Medical Aid in Dying: Different Individuals, Different Choices


Faced with extensive suffering or loss of dignity in the context of a terminal illness, different individuals will make different choices…



This article is in response to the From Our Readers article, “Comfort Over Death: An Argument Against Medical Aid in Dying” by John R. Peteet, MD.

John R. Peteet, MD, responds to my assertion that religion-derived assumptions cannot generally be changed by logical discussion by suggesting this is true of other assertions, specifically (1) that there is no “meaningful, dignity-implying difference between humans and other intelligent creatures” or (2) prioritizing autonomy compared to other values. Being amenable to rational and logical discussion does not mean that there will always be some “convincing logic that can provide answers” to everyone, or philosophy would have finished its work centuries ago. Rather it simply means that one can articulate coherent reasons supporting a position that in turn can be critically challenged by the reasoning of another such that one might reconsider their original position, in a way that “because God says so” cannot.

Regarding (1), the continuity between humans and other intelligent creatures can be argued based on remarkably similar central nervous systems and shared capacities for affective expression, suffering, bonding/caring, desiring, making inferences, and planning.
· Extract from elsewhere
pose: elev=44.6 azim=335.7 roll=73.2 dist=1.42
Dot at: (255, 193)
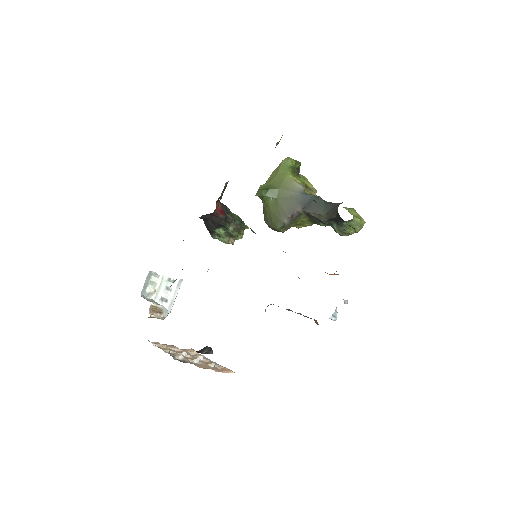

Differences appear to be continuous, not categorical.

Regarding (2), I do not claim that there is no higher principle than autonomy, nor do I lack appreciation for other values. I would argue that autonomy should take high priority for decisions where: (a) considerable disagreement exists among individuals as to the best choice, and (b) data relevant to making the decision are primarily in the realm of the first-person, subjective experience of the person most directly affected by the decision.

Thus, faced with extensive suffering or loss of dignity in the context of a terminal illness, different individuals will make different choices. The basis for those choices involves weighing first-person data, such as my level of suffering, my sense of what constitutes dignity, my assessment of the impact of my decision on those I love, and what positive I think might come from continuing to live a while longer. None of these can be reasonably assessed from a third-person perspective.

Conversely, deciding whether an individual has a terminal illness, or is competent to make a decision, draws on expert knowledge more accessible to the physician than the patient. Although experts will at times disagree, the relevant data is third-person and in that sense objective. In medical aid in dying assessments, these are the sorts of judgments we should be making, not deciding what is in the best interest of the patient. That should be up to the patient.

Dr Heinrichs is a psychiatrist in Ellicott City, Maryland.